## Text block:
"""

Figure 5: (a) Mean D. altispira LA-ICP-MS Mg/Ca ratios
(mmol/mol) for unpooled (black squares) and pooled (grey squares)
samples from Sunbird-1. Error bars denote the age range for pooled
samples, and the ± 2SE of Mg/Ca from all depth profiles in the sample.
(b) G. obliquus δ18O from Sunbird-1. Solid line
is a five-point moving average. (c) Sea surface temperature records at
Sunbird-1 from planktic foraminiferal δ18O, and
LA-ICP-MS Mg/Ca using our preferred approach that applies the
calibration of Anand et al. (2003) without a pH correction.
Symbols are the same as in (a) and (b). Error bars on the
δ18O record denote the analytical uncertainty (± 2SD),
and error bars on the Mg/Ca record denote the sample uncertainty (±
2SE). As in (a), pooled Mg/Ca samples also have horizontal error bars
denoting the sample age range. Dashed blue and black lines denote the
full uncertainty on the temperature estimates, including that derived
from the calibration uncertainty, for δ18O and
LA-ICP-MS Mg/Ca respectively. Supplementary Figure S8 provides LA-ICP-MS
Mg/Ca sea surface temperatures using the alternative approach ofEvans et al. , (2016).
4 Discussion
4.1 Reconstructing sea surface temperature from diagenetically altered
foraminifera using laser ablation ICP-MS
Robust paleotemperature reconstructions using foraminiferal Mg/Ca ratios
are reliant upon the Mg/Ca ratio recording a primary environmental
signal, unaltered by diagenetic alteration. Despite employing a thorough
cleaning protocol (Barker et al. , 2003; Boyle and Keigwin ,
1985), our Mg/Ca ratios from solution-based ICP-MS analysis in the
>11.8 Ma portion of the record are clearly influenced by a
diagenetic contaminant phase containing elevated magnesium (Figure 4).

"""

## Given records:
"""

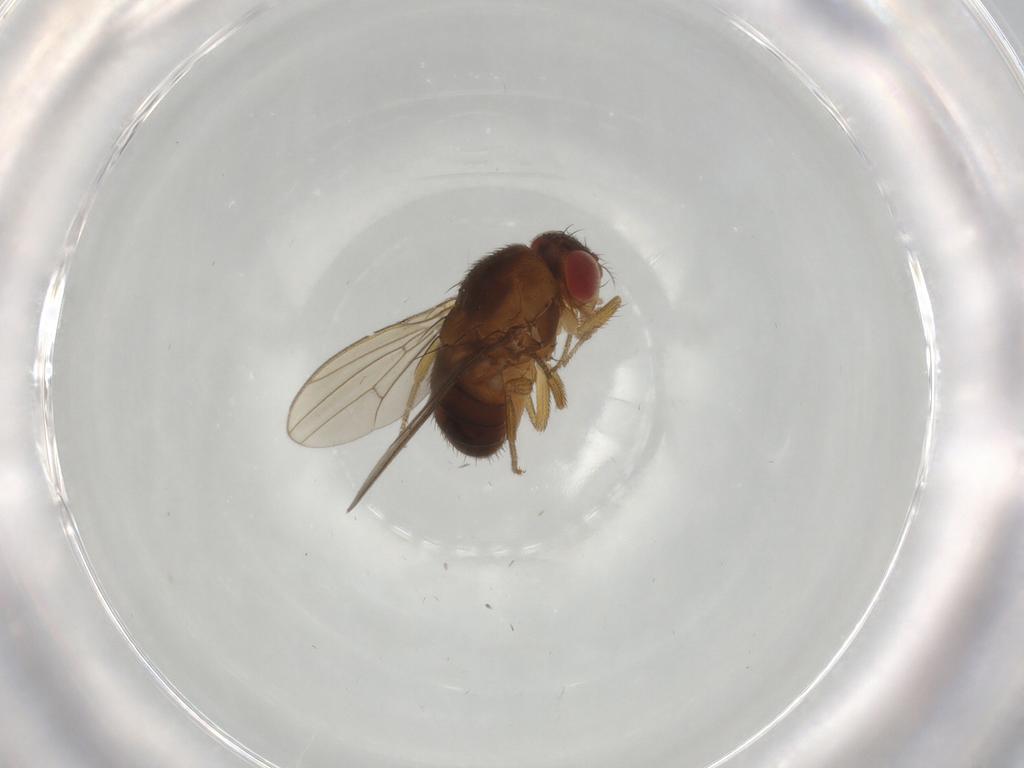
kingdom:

"""
"""

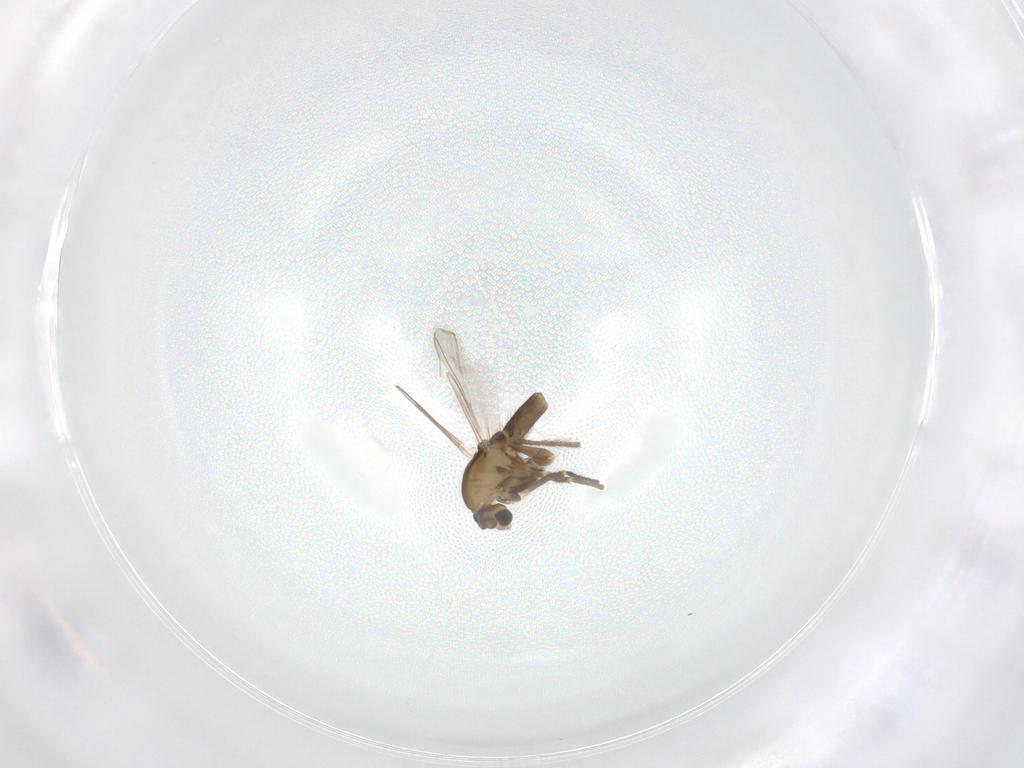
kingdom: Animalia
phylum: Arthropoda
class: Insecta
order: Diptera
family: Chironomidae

"""

## Task directions:
Proceed with the text on reconstructing sea surface temperature from foraminiferal Mg/Ca ratios, picking up right after its final sentence.

## Task output:
This finding demonstrates that foraminifera with a glassy appearance
under the light microscope are not necessarily free from the influence
of all modes of diagenetic alteration. We therefore emphasize the
importance of complementary trace metal ratios indicative of
contamination (i.e. Al/Ca, Mn/Ca, U/Ca) to assess the reliability of
foraminiferal Mg/Ca ratios (Figure 4). The application of LA-ICP-MS to
collect high resolution elemental profiles through the foraminiferal
tests, excluding regions displaying diagenetic contamination, has
facilitated the identification of what we interpret to be primary
paleotemperatures from diagenetically altered foraminifera (Hines
et al. , 2017; Hollis et al. , 2015).
The Sunbird-1 δ18OPF SST record fromG. obliquus reconstructs very similar absolute temperatures to
the planktic foraminiferal Mg/Ca SST record (Figure 5c). Mean SST from
the Sunbird-1 δ18OPF record (29⁰C) is
2⁰C higher than mean SST from the Mg/Ca record (27⁰C), although with the
exception of the two transient decreases in Mg/Ca reconstructed SST
initiating at 11.8 Ma and 10.7 Ma the records are within error. The
similarity of the absolute SSTs reconstructed by the two proxies
strengthens the case for the LA-ICP-MS Mg/Ca SST record recording a
primary temperature signal, and that these absolute sea surface
temperatures at Sunbird-1 should be considered primary.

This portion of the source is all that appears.